Task brief | In the records below, find the line with "It is expected" and the line with "6.2 Recognition of Prior Learning". Print both exactly, along with every line between them, and no other line.

Collection entries
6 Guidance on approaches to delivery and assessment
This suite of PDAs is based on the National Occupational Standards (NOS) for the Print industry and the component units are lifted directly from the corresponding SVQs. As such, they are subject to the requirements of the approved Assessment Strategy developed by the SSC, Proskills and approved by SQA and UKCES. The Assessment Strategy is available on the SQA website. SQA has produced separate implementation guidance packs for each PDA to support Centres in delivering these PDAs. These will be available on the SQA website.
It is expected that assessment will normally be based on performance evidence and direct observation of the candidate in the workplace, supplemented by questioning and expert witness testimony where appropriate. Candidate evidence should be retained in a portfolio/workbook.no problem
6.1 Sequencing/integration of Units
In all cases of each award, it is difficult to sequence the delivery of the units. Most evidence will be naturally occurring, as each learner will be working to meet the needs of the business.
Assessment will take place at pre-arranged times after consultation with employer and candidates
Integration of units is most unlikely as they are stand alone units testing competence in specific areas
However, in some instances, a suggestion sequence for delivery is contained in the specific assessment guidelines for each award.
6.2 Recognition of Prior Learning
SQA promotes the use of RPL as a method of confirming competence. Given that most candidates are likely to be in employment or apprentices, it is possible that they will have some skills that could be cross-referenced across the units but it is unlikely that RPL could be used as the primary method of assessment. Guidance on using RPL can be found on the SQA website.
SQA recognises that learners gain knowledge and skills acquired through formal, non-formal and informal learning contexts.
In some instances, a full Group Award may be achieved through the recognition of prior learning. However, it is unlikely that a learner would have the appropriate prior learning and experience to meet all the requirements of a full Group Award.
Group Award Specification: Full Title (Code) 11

Solution to this exercise |
It is expected that assessment will normally be based on performance evidence and direct observation of the candidate in the workplace, supplemented by questioning and expert witness testimony where appropriate. Candidate evidence should be retained in a portfolio/workbook.no problem
6.1 Sequencing/integration of Units
In all cases of each award, it is difficult to sequence the delivery of the units. Most evidence will be naturally occurring, as each learner will be working to meet the needs of the business.
Assessment will take place at pre-arranged times after consultation with employer and candidates
Integration of units is most unlikely as they are stand alone units testing competence in specific areas
However, in some instances, a suggestion sequence for delivery is contained in the specific assessment guidelines for each award.
6.2 Recognition of Prior Learning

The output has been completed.